• Exercise inputs:
══════
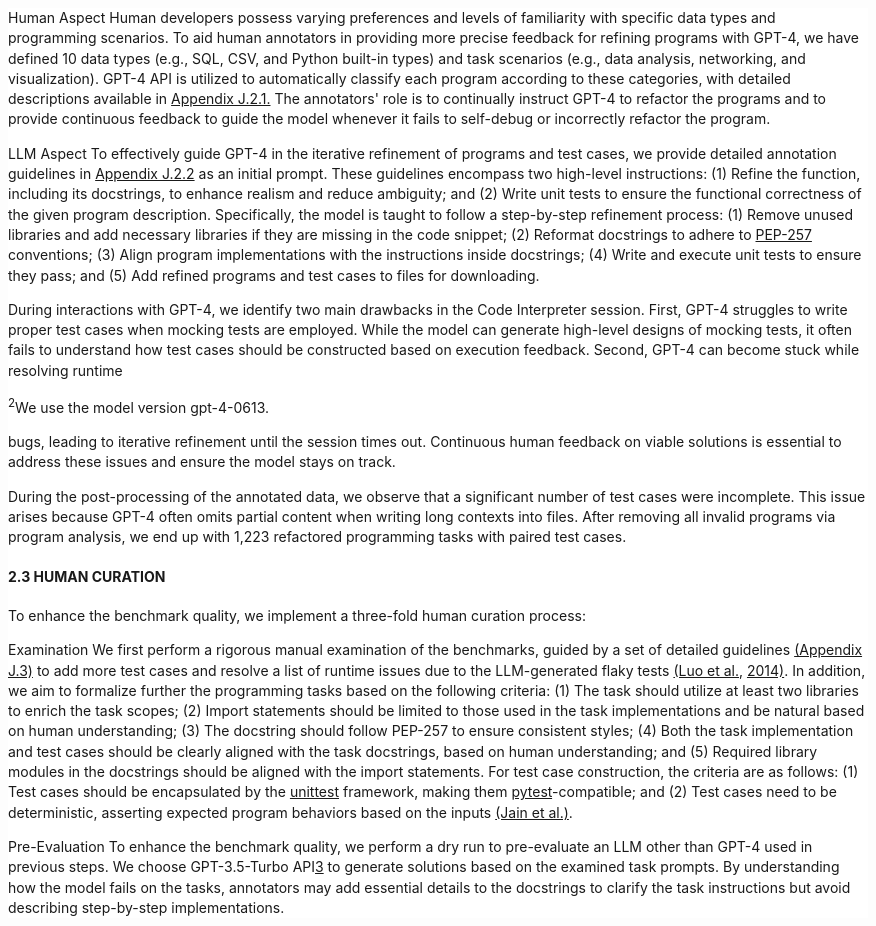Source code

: Human Aspect Human developers possess varying preferences and levels of familiarity with specific data types and programming scenarios. To aid human annotators in providing more precise feedback for refining programs with GPT-4, we have defined 10 data types (e.g., SQL, CSV, and Python built-in types) and task scenarios (e.g., data analysis, networking, and visualization). GPT-4 API is utilized to automatically classify each program according to these categories, with detailed descriptions available in [Appendix J.2.1.](#page-35-0) The annotators' role is to continually instruct GPT-4 to refactor the programs and to provide continuous feedback to guide the model whenever it fails to self-debug or incorrectly refactor the program.

LLM Aspect To effectively guide GPT-4 in the iterative refinement of programs and test cases, we provide detailed annotation guidelines in [Appendix J.2.2](#page-35-1) as an initial prompt. These guidelines encompass two high-level instructions: (1) Refine the function, including its docstrings, to enhance realism and reduce ambiguity; and (2) Write unit tests to ensure the functional correctness of the given program description. Specifically, the model is taught to follow a step-by-step refinement process: (1) Remove unused libraries and add necessary libraries if they are missing in the code snippet; (2) Reformat docstrings to adhere to [PEP-257](https://peps.python.org/pep-0257/) conventions; (3) Align program implementations with the instructions inside docstrings; (4) Write and execute unit tests to ensure they pass; and (5) Add refined programs and test cases to files for downloading.

During interactions with GPT-4, we identify two main drawbacks in the Code Interpreter session. First, GPT-4 struggles to write proper test cases when mocking tests are employed. While the model can generate high-level designs of mocking tests, it often fails to understand how test cases should be constructed based on execution feedback. Second, GPT-4 can become stuck while resolving runtime

<span id="page-3-0"></span><sup>2</sup>We use the model version gpt-4-0613.

bugs, leading to iterative refinement until the session times out. Continuous human feedback on viable solutions is essential to address these issues and ensure the model stays on track.

During the post-processing of the annotated data, we observe that a significant number of test cases were incomplete. This issue arises because GPT-4 often omits partial content when writing long contexts into files. After removing all invalid programs via program analysis, we end up with 1,223 refactored programming tasks with paired test cases.

#### 2.3 HUMAN CURATION

To enhance the benchmark quality, we implement a three-fold human curation process:

Examination We first perform a rigorous manual examination of the benchmarks, guided by a set of detailed guidelines [\(Appendix J.3\)](#page-37-0) to add more test cases and resolve a list of runtime issues due to the LLM-generated flaky tests [\(Luo et al.,](#page-13-2) [2014\)](#page-13-2). In addition, we aim to formalize further the programming tasks based on the following criteria: (1) The task should utilize at least two libraries to enrich the task scopes; (2) Import statements should be limited to those used in the task implementations and be natural based on human understanding; (3) The docstring should follow PEP-257 to ensure consistent styles; (4) Both the task implementation and test cases should be clearly aligned with the task docstrings, based on human understanding; and (5) Required library modules in the docstrings should be aligned with the import statements. For test case construction, the criteria are as follows: (1) Test cases should be encapsulated by the [unittest](https://docs.python.org/3/library/unittest.html) framework, making them [pytest](https://docs.pytest.org/en/stable/)-compatible; and (2) Test cases need to be deterministic, asserting expected program behaviors based on the inputs [\(Jain et al.\)](#page-12-4).

Pre-Evaluation To enhance the benchmark quality, we perform a dry run to pre-evaluate an LLM other than GPT-4 used in previous steps. We choose GPT-3.5-Turbo API[3](#page-4-1) to generate solutions based on the examined task prompts. By understanding how the model fails on the tasks, annotators may add essential details to the docstrings to clarify the task instructions but avoid describing step-by-step implementations.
══════
• Exercise instructions:
Give back the full data exactly as it reads, but drop the pictures.

• Task solution:
Source code

: Human Aspect Human developers possess varying preferences and levels of familiarity with specific data types and programming scenarios. To aid human annotators in providing more precise feedback for refining programs with GPT-4, we have defined 10 data types (e.g., SQL, CSV, and Python built-in types) and task scenarios (e.g., data analysis, networking, and visualization). GPT-4 API is utilized to automatically classify each program according to these categories, with detailed descriptions available in [Appendix J.2.1.](#page-35-0) The annotators' role is to continually instruct GPT-4 to refactor the programs and to provide continuous feedback to guide the model whenever it fails to self-debug or incorrectly refactor the program.

LLM Aspect To effectively guide GPT-4 in the iterative refinement of programs and test cases, we provide detailed annotation guidelines in [Appendix J.2.2](#page-35-1) as an initial prompt. These guidelines encompass two high-level instructions: (1) Refine the function, including its docstrings, to enhance realism and reduce ambiguity; and (2) Write unit tests to ensure the functional correctness of the given program description. Specifically, the model is taught to follow a step-by-step refinement process: (1) Remove unused libraries and add necessary libraries if they are missing in the code snippet; (2) Reformat docstrings to adhere to [PEP-257](https://peps.python.org/pep-0257/) conventions; (3) Align program implementations with the instructions inside docstrings; (4) Write and execute unit tests to ensure they pass; and (5) Add refined programs and test cases to files for downloading.

During interactions with GPT-4, we identify two main drawbacks in the Code Interpreter session. First, GPT-4 struggles to write proper test cases when mocking tests are employed. While the model can generate high-level designs of mocking tests, it often fails to understand how test cases should be constructed based on execution feedback. Second, GPT-4 can become stuck while resolving runtime

<span id="page-3-0"></span><sup>2</sup>We use the model version gpt-4-0613.

bugs, leading to iterative refinement until the session times out. Continuous human feedback on viable solutions is essential to address these issues and ensure the model stays on track.

During the post-processing of the annotated data, we observe that a significant number of test cases were incomplete. This issue arises because GPT-4 often omits partial content when writing long contexts into files. After removing all invalid programs via program analysis, we end up with 1,223 refactored programming tasks with paired test cases.

#### 2.3 HUMAN CURATION

To enhance the benchmark quality, we implement a three-fold human curation process:

Examination We first perform a rigorous manual examination of the benchmarks, guided by a set of detailed guidelines [\(Appendix J.3\)](#page-37-0) to add more test cases and resolve a list of runtime issues due to the LLM-generated flaky tests [\(Luo et al.,](#page-13-2) [2014\)](#page-13-2). In addition, we aim to formalize further the programming tasks based on the following criteria: (1) The task should utilize at least two libraries to enrich the task scopes; (2) Import statements should be limited to those used in the task implementations and be natural based on human understanding; (3) The docstring should follow PEP-257 to ensure consistent styles; (4) Both the task implementation and test cases should be clearly aligned with the task docstrings, based on human understanding; and (5) Required library modules in the docstrings should be aligned with the import statements. For test case construction, the criteria are as follows: (1) Test cases should be encapsulated by the [unittest](https://docs.python.org/3/library/unittest.html) framework, making them [pytest](https://docs.pytest.org/en/stable/)-compatible; and (2) Test cases need to be deterministic, asserting expected program behaviors based on the inputs [\(Jain et al.\)](#page-12-4).

Pre-Evaluation To enhance the benchmark quality, we perform a dry run to pre-evaluate an LLM other than GPT-4 used in previous steps. We choose GPT-3.5-Turbo API[3](#page-4-1) to generate solutions based on the examined task prompts. By understanding how the model fails on the tasks, annotators may add essential details to the docstrings to clarify the task instructions but avoid describing step-by-step implementations.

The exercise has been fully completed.